Comment 7 for bug 1621367

Revision history for this message
nicht-vergessen (nicht-vergessen) wrote :

Okay, first of all: I'm sorry for not reporting back earlier.
Asides that, I still consider this as a bug and bad user experience, as we / the linux community strives to encourage people to secure their systems and encrypt or sign content.

Shortly after I reported in September I had no better solution than to reinstall the whole system, because there was no bootable kernel left in the grub menu.

I've installed the desktop same as before and as advised to the public:
  - full disk encrypted
  - automatic updates enabled

Some time after that I ran into the same problem, but this time I had some time to dig deeper AND I remembered from the installation procedure that there was a message about my enabled Secure Boot flag in the UEFI BIOS.

Given that I found out that there are installed kernel modules from the
  - integrated Intel Graphics
  - nVidia Graphics card
  - Virtual Box Networking Modules
which are signed but not under the new kernel (apt-get dist-upgrade has run).

Temporary solution for me:
I found a guide to sign those modules with a self-signed certificate and enroll this within Secure Boot. Furthermore I hacked a script that looks for the currently installed and other available kernel versions and offers to sign all installed kernel modules ahead of rebooting the new kernel.
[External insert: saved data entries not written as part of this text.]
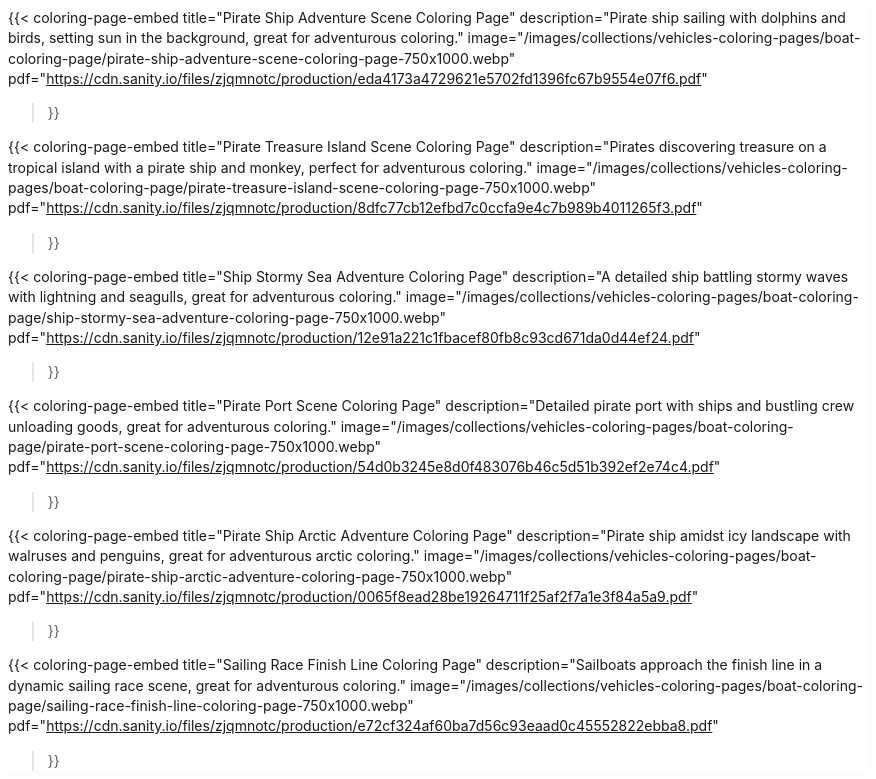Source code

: 
{{< coloring-page-embed
  title="Pirate Ship Adventure Scene Coloring Page"
  description="Pirate ship sailing with dolphins and birds, setting sun in the background, great for adventurous coloring."
  image="/images/collections/vehicles-coloring-pages/boat-coloring-page/pirate-ship-adventure-scene-coloring-page-750x1000.webp"
  pdf="https://cdn.sanity.io/files/zjqmnotc/production/eda4173a4729621e5702fd1396fc67b9554e07f6.pdf"
>}}


{{< coloring-page-embed
  title="Pirate Treasure Island Scene Coloring Page"
  description="Pirates discovering treasure on a tropical island with a pirate ship and monkey, perfect for adventurous coloring."
  image="/images/collections/vehicles-coloring-pages/boat-coloring-page/pirate-treasure-island-scene-coloring-page-750x1000.webp"
  pdf="https://cdn.sanity.io/files/zjqmnotc/production/8dfc77cb12efbd7c0ccfa9e4c7b989b4011265f3.pdf"
>}}


{{< coloring-page-embed
  title="Ship Stormy Sea Adventure Coloring Page"
  description="A detailed ship battling stormy waves with lightning and seagulls, great for adventurous coloring."
  image="/images/collections/vehicles-coloring-pages/boat-coloring-page/ship-stormy-sea-adventure-coloring-page-750x1000.webp"
  pdf="https://cdn.sanity.io/files/zjqmnotc/production/12e91a221c1fbacef80fb8c93cd671da0d44ef24.pdf"
>}}


{{< coloring-page-embed
  title="Pirate Port Scene Coloring Page"
  description="Detailed pirate port with ships and bustling crew unloading goods, great for adventurous coloring."
  image="/images/collections/vehicles-coloring-pages/boat-coloring-page/pirate-port-scene-coloring-page-750x1000.webp"
  pdf="https://cdn.sanity.io/files/zjqmnotc/production/54d0b3245e8d0f483076b46c5d51b392ef2e74c4.pdf"
>}}


{{< coloring-page-embed
  title="Pirate Ship Arctic Adventure Coloring Page"
  description="Pirate ship amidst icy landscape with walruses and penguins, great for adventurous arctic coloring."
  image="/images/collections/vehicles-coloring-pages/boat-coloring-page/pirate-ship-arctic-adventure-coloring-page-750x1000.webp"
  pdf="https://cdn.sanity.io/files/zjqmnotc/production/0065f8ead28be19264711f25af2f7a1e3f84a5a9.pdf"
>}}


{{< coloring-page-embed
  title="Sailing Race Finish Line Coloring Page"
  description="Sailboats approach the finish line in a dynamic sailing race scene, great for adventurous coloring."
  image="/images/collections/vehicles-coloring-pages/boat-coloring-page/sailing-race-finish-line-coloring-page-750x1000.webp"
  pdf="https://cdn.sanity.io/files/zjqmnotc/production/e72cf324af60ba7d56c93eaad0c45552822ebba8.pdf"
>}}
Possible solution for everyone affected:
Since my solution involves a manual task and self-signed certificates it is not that suitable to the "faint hearted" masses, that don't even get that close to any other solution than to disable SecureBoot at all (Numerous "hints" in the Ubuntu forums or StackExchange lead people to disable it, although there is a way to make it work.)

- I think a better approach whould be to force creation and presence of self-signed certificates during the installation phase or during kernel upgrades.
- Additionally post-kernel-upgrade installation steps should automatically look for a (default location/filename of) signature certificate and sign remaining kernel modules.

I know this approach might "white-label" kernel modules of unknown source, but I think this is the lesser pain than disabling secure boot at all.

Contrary the current state leaves users of full disk encryption and Secure Boot without any clue on what went wrong since the last shutdown or reboot.